Avoiding common AdBlue issues
Volvo CE’s technical support team offers some useful advice on preventing common problems with AdBlue
ADBLUE is a solution made for emissions control, by reducing the nitrogen oxide (NOx) emitted from diesel engines. It is a liquid, similar in appearance to water, that is sprayed into the engine’s exhaust before it leaves the machine, and according to the technical support team at Volvo Construction Equipment, it is one of the most common engine-related issues in terms of the number calls they receive each day.
Improper handling, accidentally putting AdBlue into the diesel tank, and contamination are among the common occurrences they hear about. These incidents can cause severe damage to construction equipment, incurring high costs of repair in the process, so with prevention being far better than cure, Volvo CE’s experts offer the following advice to help avoid such issues.
Proper handling, they say, is essential to avoid any AdBlue-related problems, and it is always advisable to follow the manufacturer’s instructions prior to handling. AdBlue should be stored in a cool, dry location out of direct sunlight, and preferably indoors in stainless steel or plastic containers. It is important to note that AdBlue will freeze below –10ºC, turning it slushy, although this does not impede its performance or quality. If it has be kept in cold conditions, it should be in an expandable container, as its volume increases by 7% when it freezes. And although AdBlue naturally degrades over time, it can last up to one year.
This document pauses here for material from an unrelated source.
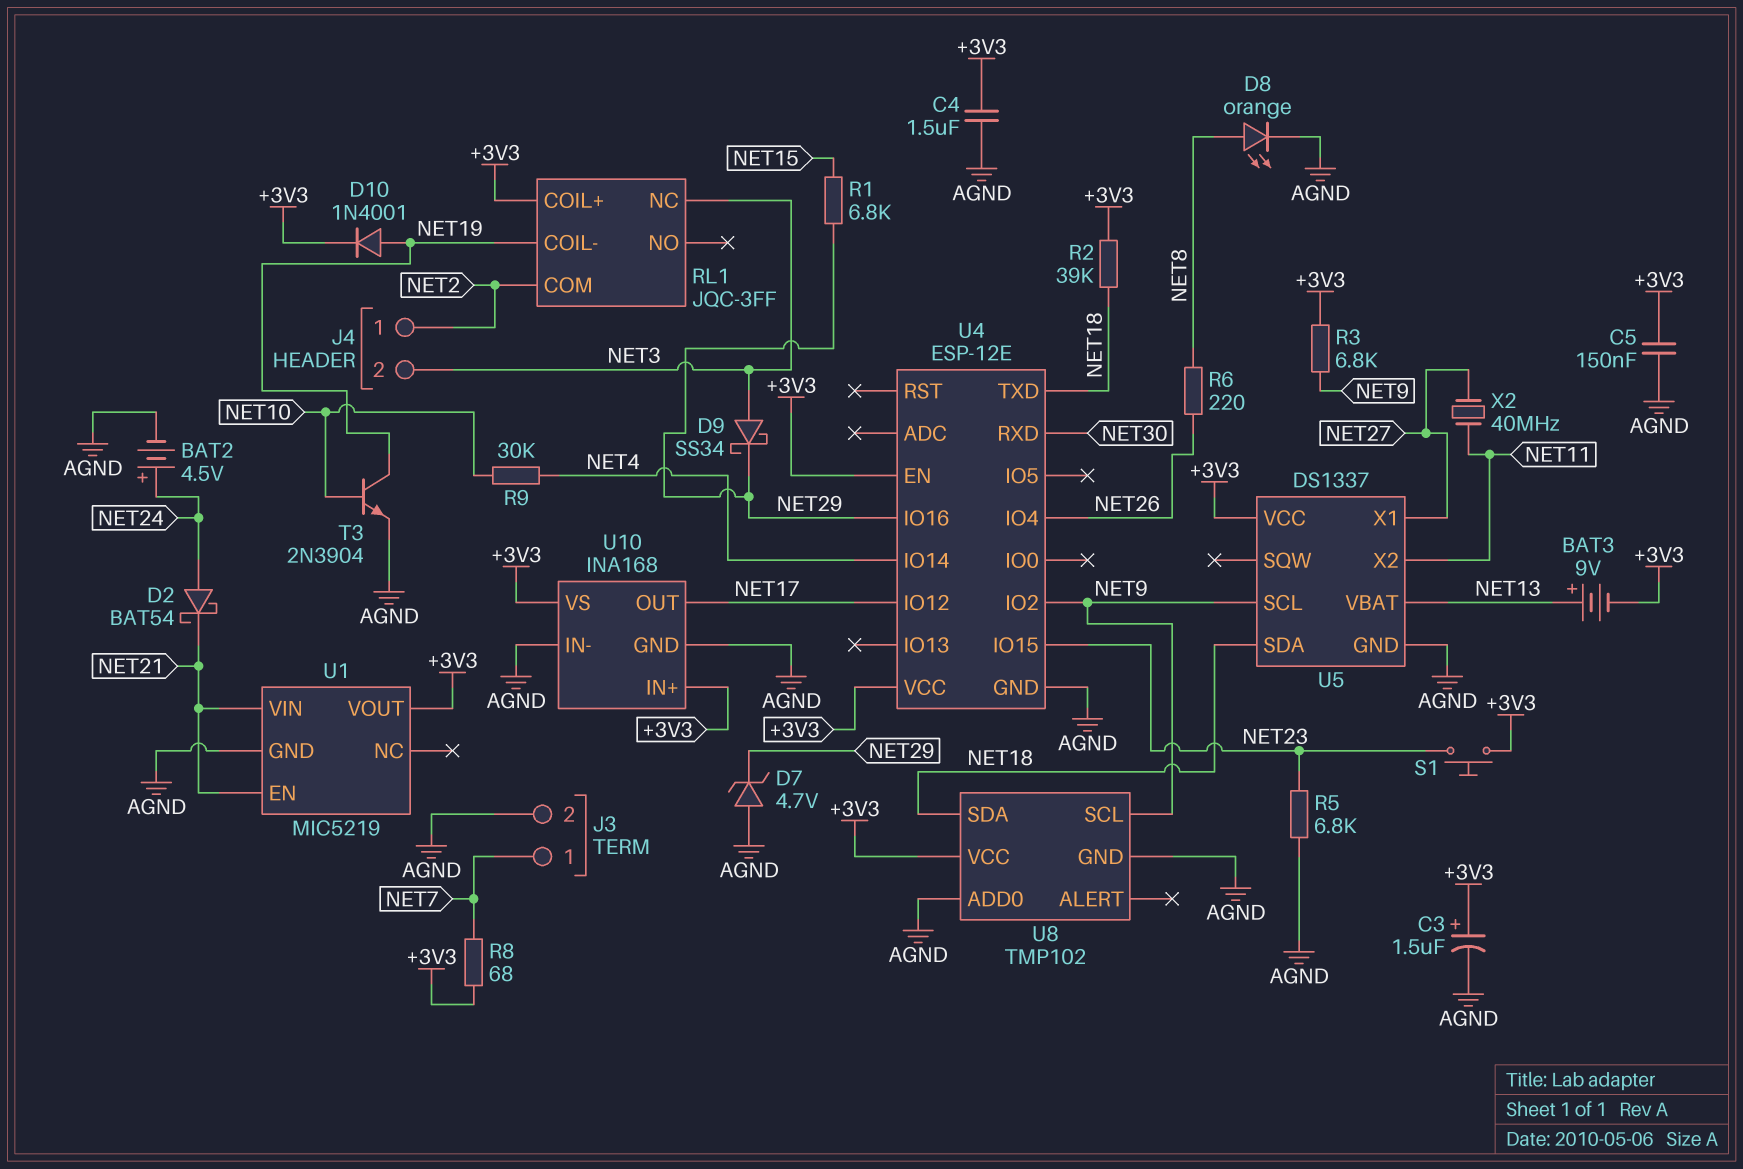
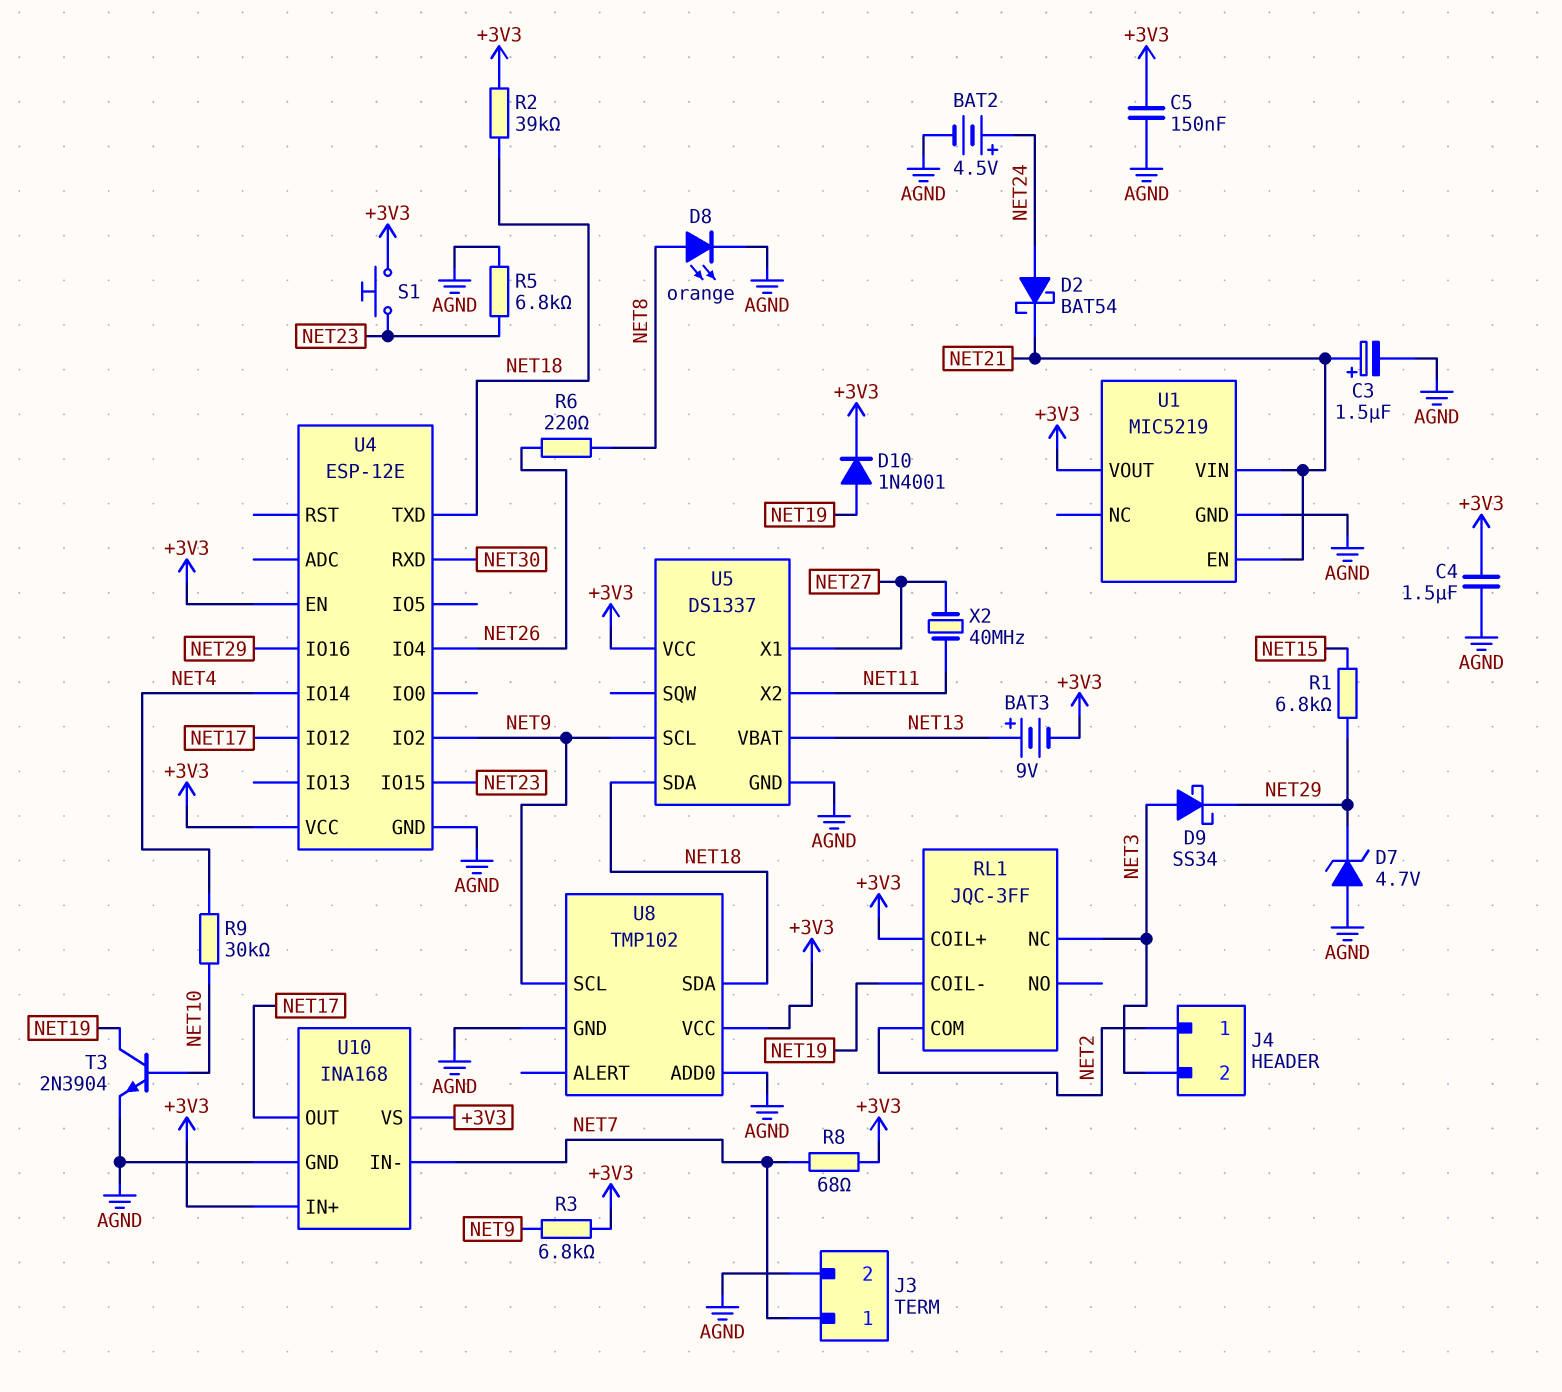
C3: 1.5uF (plus +3V3, minus AGND) -> 1.5uF (plus NET21, minus AGND)
U10 pin IN-: AGND -> NET7

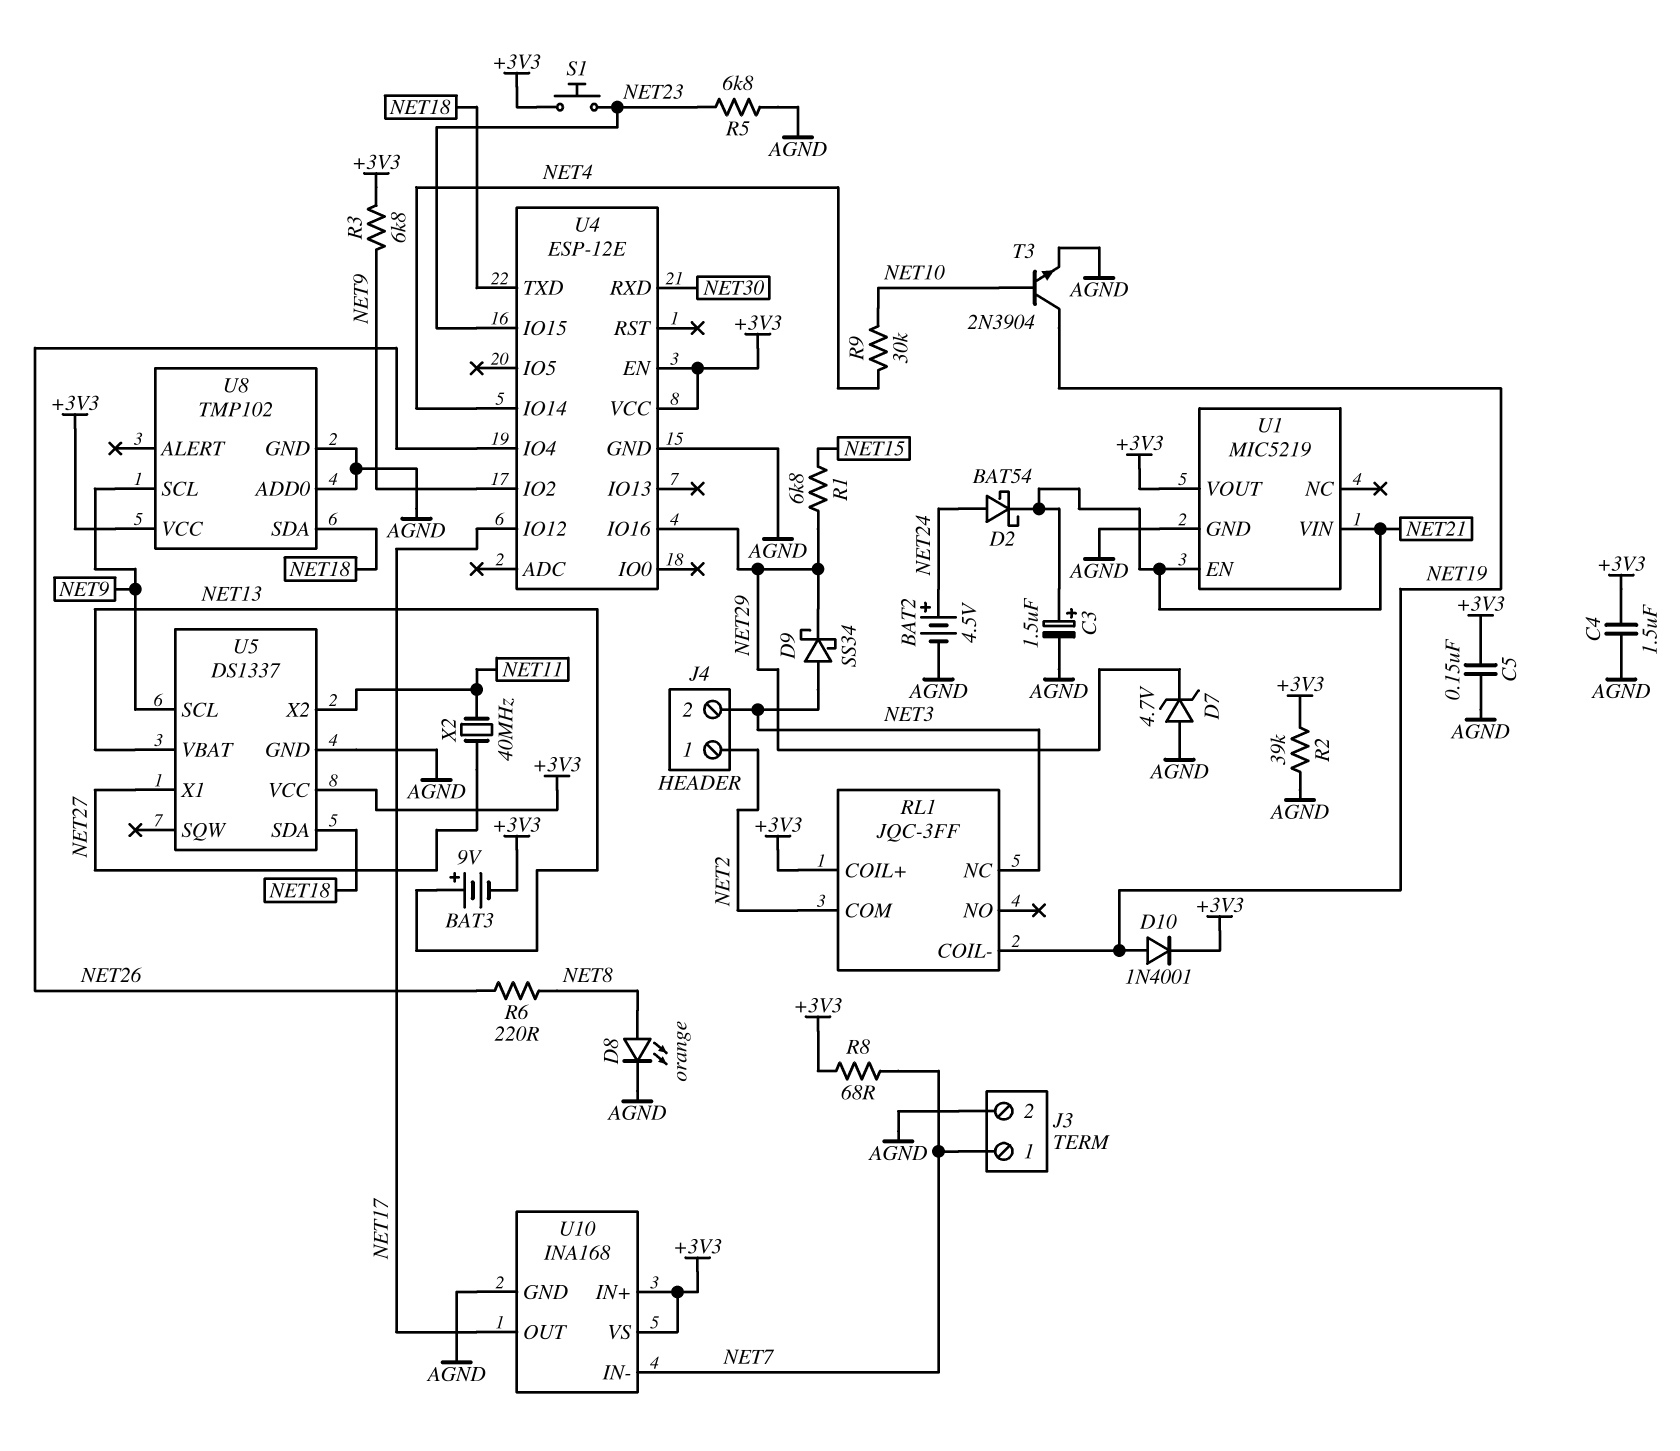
R2: 39k (+3V3, NET18) -> 39k (+3V3, AGND)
AdBlue should never be mixed with diesel. If an operator starts a machine with AdBlue in the fuel lines, the machine can be severely damaged, incurring large repair bills. This confusion can easily occur as fuel and AdBlue tanks are often near to one another. It is vital to remember that AdBlue has its own filling port. The cap for the AdBlue tank is blue and the size of the fill hole tends to be of smaller diameter than the fuel hole.
If in any doubt whether the correct filling port was used, the tank should be drained and flushed with de-ionized water or clean AdBlue fluid to avoid potential damage. Also, operators should immediately contact their Volvo dealer if they accidentally add AdBlue to the fuel tank, as they will be able to provide advice on preventing further damage and remedying the issue.
Absolute purity is essential for AdBlue to do its job effectively, making it vulnerable to contamination. Contaminants can easily get into the fluid through the tank cap area, which can lead to damage and, as a consequence, long, unplanned downtime for the machine. Dirt and dust can easily get washed down into the tank from the fill cap area if it is not cleaned thoroughly before fluid is added.
Operators and maintenance staff should be made aware that is it extremely important to avoid contamination and that cleaning around the filler cap before use is vital, as is storing AdBlue in a dedicated container. Containers that have been used for other materials or fluids – even if they have undergone a thorough cleaning – should not be used; AdBlue really is that sensitive to contamination.
An indicator that AdBlue may be contaminated is an increase in consumption, a selective catalytic reduction (SCR) system malfunction, or, quite simply, engine shutdown. The ideal concentration of urea-based AdBlue is 32.5–37%, and problems may occur if this ratio is out of spec, indicating contamination. A digital refractometer should be used to test and monitor the purity of AdBlue.
The above points are the biggest concerns, but there are a number of other issues to bear in mind. Once the AdBlue tank is empty, a dashboard indicator light will appear and, after some time, the engine will de-rate. Also, AdBlue filters should be changed regularly in accordance with service intervals, and operators should bear in mind that AdBlue tanks can prone to a build-up of condensation, which may lead to contamination. Topping off the AdBlue tank at the end of the day will help avoid this.